··· Extracted text ···
Newcastle residents blast ammonium nitrate facility

November 7, 2014
Newcastle residents don't want the Incitec’s ammonium nitrate production facility in Newcastle.

The Planning Assessment Commission (PAC) held a hearing on October 29 to allow the community to express their views on Incitec’s proposal to build an ammonium nitrate production facility in Newcastle.

All 18 speakers slammed the proposal as presenting an unacceptable risk of a catastrophic explosion that could threaten the lives of thousands of people in the city.

Speakers ranged from explosives expert Tony Richards to the Socialist Alliance, the Greens, and several community groups from Stockton and Mayfield, as well as members of the public.

A common theme for many speakers was that Incitec had avoided answering the community’s concerns in its “response to submissions” document.
···
- Activity list -
1. According to the Newcastle ammonium nitrate article, on what date did the Planning Assessment Commission hold its hearing?
2. Reproduce the passage of the Newcastle ammonium nitrate article starting with "Newcastle residents blast" and going on through "of the public.".
··· Dataset excerpts ···
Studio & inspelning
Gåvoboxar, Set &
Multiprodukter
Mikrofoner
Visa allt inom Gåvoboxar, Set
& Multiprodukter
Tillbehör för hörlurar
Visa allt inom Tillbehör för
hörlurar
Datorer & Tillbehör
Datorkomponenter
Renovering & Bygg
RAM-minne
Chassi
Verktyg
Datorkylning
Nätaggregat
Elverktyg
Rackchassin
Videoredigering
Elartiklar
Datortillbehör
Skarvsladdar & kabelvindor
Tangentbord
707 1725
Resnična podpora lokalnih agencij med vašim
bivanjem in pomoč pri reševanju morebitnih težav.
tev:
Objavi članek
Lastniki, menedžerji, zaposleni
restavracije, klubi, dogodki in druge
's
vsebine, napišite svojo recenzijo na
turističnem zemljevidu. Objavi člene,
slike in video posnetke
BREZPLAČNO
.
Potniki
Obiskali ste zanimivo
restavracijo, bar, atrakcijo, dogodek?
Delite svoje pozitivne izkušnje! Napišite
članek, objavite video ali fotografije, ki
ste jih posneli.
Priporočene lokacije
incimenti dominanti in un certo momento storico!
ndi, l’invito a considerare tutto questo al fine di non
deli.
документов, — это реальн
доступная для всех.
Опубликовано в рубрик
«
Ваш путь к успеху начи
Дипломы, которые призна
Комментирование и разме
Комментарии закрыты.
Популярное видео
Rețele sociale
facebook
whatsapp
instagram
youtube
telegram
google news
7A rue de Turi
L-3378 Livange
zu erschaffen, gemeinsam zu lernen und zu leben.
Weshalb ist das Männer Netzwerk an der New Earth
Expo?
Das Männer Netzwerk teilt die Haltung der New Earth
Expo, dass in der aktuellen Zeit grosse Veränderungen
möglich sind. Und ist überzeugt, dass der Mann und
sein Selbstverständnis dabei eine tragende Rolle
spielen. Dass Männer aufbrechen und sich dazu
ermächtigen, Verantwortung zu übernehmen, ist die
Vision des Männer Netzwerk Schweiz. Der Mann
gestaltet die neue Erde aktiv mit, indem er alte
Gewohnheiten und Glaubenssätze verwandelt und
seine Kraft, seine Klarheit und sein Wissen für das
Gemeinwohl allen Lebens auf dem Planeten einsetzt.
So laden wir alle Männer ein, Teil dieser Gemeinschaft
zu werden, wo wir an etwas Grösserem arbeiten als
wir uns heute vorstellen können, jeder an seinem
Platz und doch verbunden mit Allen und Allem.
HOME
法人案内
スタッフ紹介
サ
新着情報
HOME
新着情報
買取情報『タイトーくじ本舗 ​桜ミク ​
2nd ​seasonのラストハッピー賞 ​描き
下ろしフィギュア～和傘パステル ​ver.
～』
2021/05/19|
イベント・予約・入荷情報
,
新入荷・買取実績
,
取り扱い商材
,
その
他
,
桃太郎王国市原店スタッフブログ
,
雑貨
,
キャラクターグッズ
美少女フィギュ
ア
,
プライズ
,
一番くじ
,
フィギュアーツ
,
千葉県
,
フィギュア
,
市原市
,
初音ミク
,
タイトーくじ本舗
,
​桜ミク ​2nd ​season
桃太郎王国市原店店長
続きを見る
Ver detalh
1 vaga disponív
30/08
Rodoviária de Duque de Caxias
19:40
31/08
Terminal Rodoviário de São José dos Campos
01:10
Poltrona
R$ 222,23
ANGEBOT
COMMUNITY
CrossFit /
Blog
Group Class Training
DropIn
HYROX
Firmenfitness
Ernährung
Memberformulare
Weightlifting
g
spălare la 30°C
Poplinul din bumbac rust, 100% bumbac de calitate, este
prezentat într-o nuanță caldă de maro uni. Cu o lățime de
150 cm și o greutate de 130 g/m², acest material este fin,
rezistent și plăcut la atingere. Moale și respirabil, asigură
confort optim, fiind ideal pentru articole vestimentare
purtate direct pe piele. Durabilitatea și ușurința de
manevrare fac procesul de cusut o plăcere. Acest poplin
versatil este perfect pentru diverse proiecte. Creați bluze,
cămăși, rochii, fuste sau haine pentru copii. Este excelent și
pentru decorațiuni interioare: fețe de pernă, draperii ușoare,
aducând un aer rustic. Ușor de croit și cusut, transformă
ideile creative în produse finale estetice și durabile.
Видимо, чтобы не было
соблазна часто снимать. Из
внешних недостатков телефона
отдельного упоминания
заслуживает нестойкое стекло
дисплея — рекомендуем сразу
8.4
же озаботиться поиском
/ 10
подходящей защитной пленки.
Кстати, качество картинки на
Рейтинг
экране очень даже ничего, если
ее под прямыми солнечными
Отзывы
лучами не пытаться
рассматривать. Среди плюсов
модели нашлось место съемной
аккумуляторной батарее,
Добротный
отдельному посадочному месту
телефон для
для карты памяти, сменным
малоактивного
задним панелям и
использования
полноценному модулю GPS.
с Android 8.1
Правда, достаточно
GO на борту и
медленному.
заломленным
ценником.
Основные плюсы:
···
- Answers by item number -
1. October 29

2.
Newcastle residents blast ammonium nitrate facility

November 7, 2014
Newcastle residents don't want the Incitec’s ammonium nitrate production facility in Newcastle.

The Planning Assessment Commission (PAC) held a hearing on October 29 to allow the community to express their views on Incitec’s proposal to build an ammonium nitrate production facility in Newcastle.

All 18 speakers slammed the proposal as presenting an unacceptable risk of a catastrophic explosion that could threaten the lives of thousands of people in the city.

Speakers ranged from explosives expert Tony Richards to the Socialist Alliance, the Greens, and several community groups from Stockton and Mayfield, as well as members of the public.